Yesterday Gary commented on the fact that there is a letter sitting on my desk. Yes, a real paper letter! It’s from his cousin, one of the few people I still correspond with by “snail mail”. There are two reasons for our paper correspondence. First of all, we enjoy it. Second, she and her mother were both long-term employees of the postal service and we like to continue to support them. I know one letter isn’t much support, but I would hazard a guess that other than a few birthday cards most folks don’t even match our small contribution.

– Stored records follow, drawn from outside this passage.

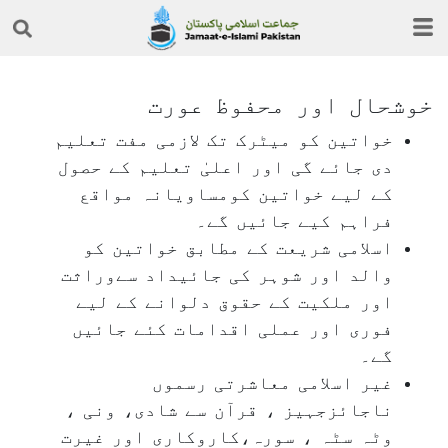
خوشحال اور محفوظ عورت
خواتین کو میٹرک تک لازمی مفت تعلیم
دی جائے گی اور اعلیٰ تعلیم کے حصول
کے لیے خواتین کومساویانہ مواقع
فراہم کیے جائیں گے۔
اسلامی شریعت کے مطابق خواتین کو
والد اور شوہر کی جائیداد سےوراثت
اور ملکیت کے حقوق دلوانے کے لیے
فوری اور عملی اقدامات کئے جائیں
گے۔
غیر اسلامی معاشرتی رسموں
ناجائزجہیز ، قرآن سے شادی، ونی ،
وٹہ سٹہ ، سورہ،کاروکاری اور غیرت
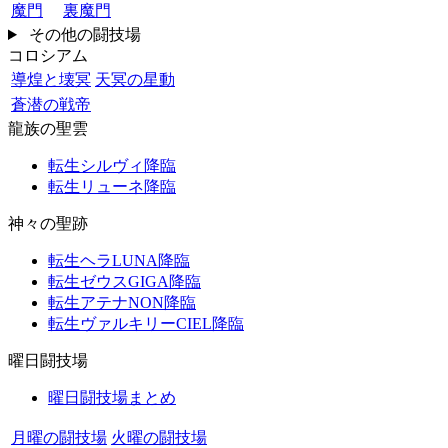
魔門
裏魔門
その他の闘技場
コロシアム
導煌と壊冥
天冥の星動
蒼潜の戦帝
龍族の聖雲
転生シルヴィ降臨
転生リューネ降臨
神々の聖跡
転生ヘラLUNA降臨
転生ゼウスGIGA降臨
転生アテナNON降臨
転生ヴァルキリーCIEL降臨
曜日闘技場
曜日闘技場まとめ
月曜の闘技場
火曜の闘技場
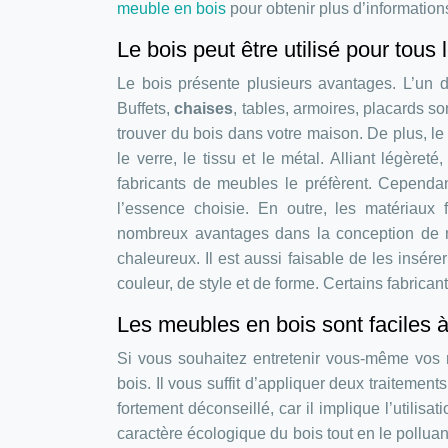
meuble en bois
pour obtenir plus d’information
Le bois peut être utilisé pour tous
Le bois présente plusieurs avantages. L’un d’
Buffets,
chaises
, tables, armoires, placards so
trouver du bois dans votre maison. De plus, l
le verre, le tissu et le métal. Alliant légèreté,
fabricants de meubles le préfèrent. Cependa
l’essence choisie. En outre, les matériaux
nombreux avantages dans la conception de m
chaleureux. Il est aussi faisable de les insérer
couleur, de style et de forme. Certains fabric
Les meubles en bois sont faciles à 
Si vous souhaitez entretenir vous-même vos 
bois. Il vous suffit d’appliquer deux traitements
fortement déconseillé, car il implique l’utilisa
caractère écologique du bois tout en le polluant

Letters, unlike emails, are tangible proof of our existence and offer insight into our thoughts and feelings. Emails are just a click away from oblivion and sometimes it is quite difficult to determine the sincerity of a message, perhaps because of brevity. Email does not convey the feeling and tone of a message the way ink on paper does. It is difficult to describe the difference, but those of us accustomed to letters know it exists. I’m not sure what future generations will do without printed copies of their words. We have long depended on the letters of everyone from pioneers to presidents to give us a detailed depiction of history. I suppose our history is being recorded for the future by our blogs and YouTube. But both lack the intimacy and honesty of private letters exchanged by family and friends.
I have a collection of letters from my mother, grandmother, and great-grandmother that I cherish. I’ve also saved a few letters from friends, family and even strangers. I have the letters that I wrote to my mother over a period of many years because she saved them. Even though I enjoy talking on the phone and communicating by email and FB, I know those interactions are as temporary as our time here on earth. Paper letters have a life of their own and there is something comforting about being able to read the words written by someone who is no longer part of my life.
Tonight I will write a reply to that letter sitting on my desk. Perhaps I will even write a new letter to someone else and surprise them. Why don’t you do the same?
(Note: I posted this photo because this is the house we were in when we lived in Iowa near Gary’s cousin.)